[Dataset entries]
________

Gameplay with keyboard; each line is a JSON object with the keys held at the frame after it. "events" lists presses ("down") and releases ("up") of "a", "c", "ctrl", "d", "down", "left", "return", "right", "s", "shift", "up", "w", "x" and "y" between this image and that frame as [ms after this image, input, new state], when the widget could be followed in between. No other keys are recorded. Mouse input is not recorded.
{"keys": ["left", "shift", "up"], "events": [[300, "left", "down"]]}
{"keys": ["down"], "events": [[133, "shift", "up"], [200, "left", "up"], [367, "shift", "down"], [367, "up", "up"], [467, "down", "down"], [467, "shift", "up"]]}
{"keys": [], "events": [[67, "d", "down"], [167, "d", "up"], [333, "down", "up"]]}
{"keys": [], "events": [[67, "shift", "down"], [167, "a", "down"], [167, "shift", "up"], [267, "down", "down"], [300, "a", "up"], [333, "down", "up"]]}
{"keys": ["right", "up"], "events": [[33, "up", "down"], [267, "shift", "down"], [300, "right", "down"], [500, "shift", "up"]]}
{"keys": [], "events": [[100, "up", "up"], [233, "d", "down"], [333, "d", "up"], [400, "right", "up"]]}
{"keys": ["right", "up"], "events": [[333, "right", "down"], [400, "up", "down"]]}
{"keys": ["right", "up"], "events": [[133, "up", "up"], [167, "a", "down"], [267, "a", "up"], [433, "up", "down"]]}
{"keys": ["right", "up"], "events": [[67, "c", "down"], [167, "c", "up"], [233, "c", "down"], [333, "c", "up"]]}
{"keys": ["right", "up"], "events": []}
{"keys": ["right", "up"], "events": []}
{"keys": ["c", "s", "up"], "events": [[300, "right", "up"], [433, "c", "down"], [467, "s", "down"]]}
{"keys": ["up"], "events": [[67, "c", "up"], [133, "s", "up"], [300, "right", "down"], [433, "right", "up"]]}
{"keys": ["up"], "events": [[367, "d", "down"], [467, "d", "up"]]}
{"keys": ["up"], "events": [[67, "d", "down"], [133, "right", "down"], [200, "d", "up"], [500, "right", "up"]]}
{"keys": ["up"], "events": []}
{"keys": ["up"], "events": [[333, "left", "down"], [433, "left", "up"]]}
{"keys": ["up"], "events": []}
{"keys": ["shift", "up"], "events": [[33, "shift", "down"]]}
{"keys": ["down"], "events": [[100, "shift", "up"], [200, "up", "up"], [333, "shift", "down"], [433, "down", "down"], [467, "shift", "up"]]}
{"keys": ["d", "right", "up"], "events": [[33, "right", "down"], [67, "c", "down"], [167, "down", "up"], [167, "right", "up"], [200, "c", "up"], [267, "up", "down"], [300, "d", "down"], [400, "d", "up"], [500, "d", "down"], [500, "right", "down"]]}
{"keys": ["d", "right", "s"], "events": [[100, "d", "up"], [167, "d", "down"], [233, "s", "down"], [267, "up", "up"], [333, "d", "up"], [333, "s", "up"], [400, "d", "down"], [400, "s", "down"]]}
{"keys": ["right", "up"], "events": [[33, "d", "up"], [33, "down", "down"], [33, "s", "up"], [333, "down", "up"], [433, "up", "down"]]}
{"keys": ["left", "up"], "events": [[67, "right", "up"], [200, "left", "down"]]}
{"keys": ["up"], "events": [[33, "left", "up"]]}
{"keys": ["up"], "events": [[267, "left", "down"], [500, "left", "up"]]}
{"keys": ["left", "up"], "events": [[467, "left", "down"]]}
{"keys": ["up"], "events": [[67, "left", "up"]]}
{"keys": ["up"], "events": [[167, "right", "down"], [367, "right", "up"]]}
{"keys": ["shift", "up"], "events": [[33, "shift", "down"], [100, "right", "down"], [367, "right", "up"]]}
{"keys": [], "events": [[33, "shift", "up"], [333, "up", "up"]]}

________

◆ Work instructions ◆
Your task is to quote all of the data word for word.

◆ Solution to this task ◆
Gameplay with keyboard; each line is a JSON object with the keys held at the frame after it. "events" lists presses ("down") and releases ("up") of "a", "c", "ctrl", "d", "down", "left", "return", "right", "s", "shift", "up", "w", "x" and "y" between this image and that frame as [ms after this image, input, new state], when the widget could be followed in between. No other keys are recorded. Mouse input is not recorded.
{"keys": ["left", "shift", "up"], "events": [[300, "left", "down"]]}
{"keys": ["down"], "events": [[133, "shift", "up"], [200, "left", "up"], [367, "shift", "down"], [367, "up", "up"], [467, "down", "down"], [467, "shift", "up"]]}
{"keys": [], "events": [[67, "d", "down"], [167, "d", "up"], [333, "down", "up"]]}
{"keys": [], "events": [[67, "shift", "down"], [167, "a", "down"], [167, "shift", "up"], [267, "down", "down"], [300, "a", "up"], [333, "down", "up"]]}
{"keys": ["right", "up"], "events": [[33, "up", "down"], [267, "shift", "down"], [300, "right", "down"], [500, "shift", "up"]]}
{"keys": [], "events": [[100, "up", "up"], [233, "d", "down"], [333, "d", "up"], [400, "right", "up"]]}
{"keys": ["right", "up"], "events": [[333, "right", "down"], [400, "up", "down"]]}
{"keys": ["right", "up"], "events": [[133, "up", "up"], [167, "a", "down"], [267, "a", "up"], [433, "up", "down"]]}
{"keys": ["right", "up"], "events": [[67, "c", "down"], [167, "c", "up"], [233, "c", "down"], [333, "c", "up"]]}
{"keys": ["right", "up"], "events": []}
{"keys": ["right", "up"], "events": []}
{"keys": ["c", "s", "up"], "events": [[300, "right", "up"], [433, "c", "down"], [467, "s", "down"]]}
{"keys": ["up"], "events": [[67, "c", "up"], [133, "s", "up"], [300, "right", "down"], [433, "right", "up"]]}
{"keys": ["up"], "events": [[367, "d", "down"], [467, "d", "up"]]}
{"keys": ["up"], "events": [[67, "d", "down"], [133, "right", "down"], [200, "d", "up"], [500, "right", "up"]]}
{"keys": ["up"], "events": []}
{"keys": ["up"], "events": [[333, "left", "down"], [433, "left", "up"]]}
{"keys": ["up"], "events": []}
{"keys": ["shift", "up"], "events": [[33, "shift", "down"]]}
{"keys": ["down"], "events": [[100, "shift", "up"], [200, "up", "up"], [333, "shift", "down"], [433, "down", "down"], [467, "shift", "up"]]}
{"keys": ["d", "right", "up"], "events": [[33, "right", "down"], [67, "c", "down"], [167, "down", "up"], [167, "right", "up"], [200, "c", "up"], [267, "up", "down"], [300, "d", "down"], [400, "d", "up"], [500, "d", "down"], [500, "right", "down"]]}
{"keys": ["d", "right", "s"], "events": [[100, "d", "up"], [167, "d", "down"], [233, "s", "down"], [267, "up", "up"], [333, "d", "up"], [333, "s", "up"], [400, "d", "down"], [400, "s", "down"]]}
{"keys": ["right", "up"], "events": [[33, "d", "up"], [33, "down", "down"], [33, "s", "up"], [333, "down", "up"], [433, "up", "down"]]}
{"keys": ["left", "up"], "events": [[67, "right", "up"], [200, "left", "down"]]}
{"keys": ["up"], "events": [[33, "left", "up"]]}
{"keys": ["up"], "events": [[267, "left", "down"], [500, "left", "up"]]}
{"keys": ["left", "up"], "events": [[467, "left", "down"]]}
{"keys": ["up"], "events": [[67, "left", "up"]]}
{"keys": ["up"], "events": [[167, "right", "down"], [367, "right", "up"]]}
{"keys": ["shift", "up"], "events": [[33, "shift", "down"], [100, "right", "down"], [367, "right", "up"]]}
{"keys": [], "events": [[33, "shift", "up"], [333, "up", "up"]]}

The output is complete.